Lebanon summons US ambassador over release of 'Butcher of Khiam'
Lebanon's foreign minister summoned the US ambassador on Friday to discuss how a US citizen accused of war crimes was transferred out of the country from the American embassy.
Lebanese Foreign Minister Nassif Hitti sought an explanation from Ambassador Dorothy Shea on the "circumstances leading Amer Fakhoury out of the American embassy in Awkar, and out of Lebanon," the country's official news agency NNA said.
Fakhoury had taken refuge in the embassy on Monday, after a military court dropped charges of killing and torturing detainees at Khiam Prison during the Israeli occupation before 2000.
Before Israel's withdrawal from Lebanon in 2000, Fakhoury had served at the Israeli-backed Khiam Prison, where former detainees say he was involved in torture. He was known as the "Butcher of Khiam," but his family denies that he dealt directly with prisoners.
'We have rejected dropping the charges against Fakhoury since day one,'
- Hassan Nasrallah, Hezbollah leader
The notorious detention facility was run by the South Lebanon Army, a pro-Israel militia, in coordination with the Israeli military.
Fakhoury fled Lebanon in 2000 and eventually settled in New Hampshire, where he became an American citizen. He was arrested in Lebanon last September after returning to visit the country.

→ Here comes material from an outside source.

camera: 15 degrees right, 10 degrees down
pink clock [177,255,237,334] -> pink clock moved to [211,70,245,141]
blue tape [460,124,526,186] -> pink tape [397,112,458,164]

US legislators had been ramping up pressure for Fakhoury's release. Last month, senators introduced a bipartisan bill to impose sanctions on officials involved in his imprisonment.
Amid the mounting pressure, Fakhoury, who suffers from cancer, was cleared of all charges because his supposed crimes occurred decades ago - beyond Lebanon's 10-year statute of limitations on torture.
US President Donald Trump thanked the Lebanese government for securing his release, but many officials in Beirut insisted that there was no deal with Washington.
Still, advocates of former prisoners remained hopeful, as a judge imposed a travel ban on Fakhoury.
No prior knowledge
But early on Thursday, US officials confirmed that Fakhoury was en route to America after Lebanese media outlets published photos of a military aircraft leaving Washington's embassy in Beirut.
The incident opened up Hezbollah - a foe of Washington and a major force in the Lebanese government - to criticism from opponents and allies alike.
On Friday, Hezbollah leader Hassan Nasrallah dismissed detractors, insisting that the group had no prior knowledge of Fakhoury's release or transfer to the US.
He accused Washington of using an "illegitimate port of entry" to "smuggle out" Fakhoury.
"We have rejected dropping the charges against Fakhoury since day one… The state is not Hezbollah's state, neither is the judiciary, not the military court," Nasrallah said in a televised speech.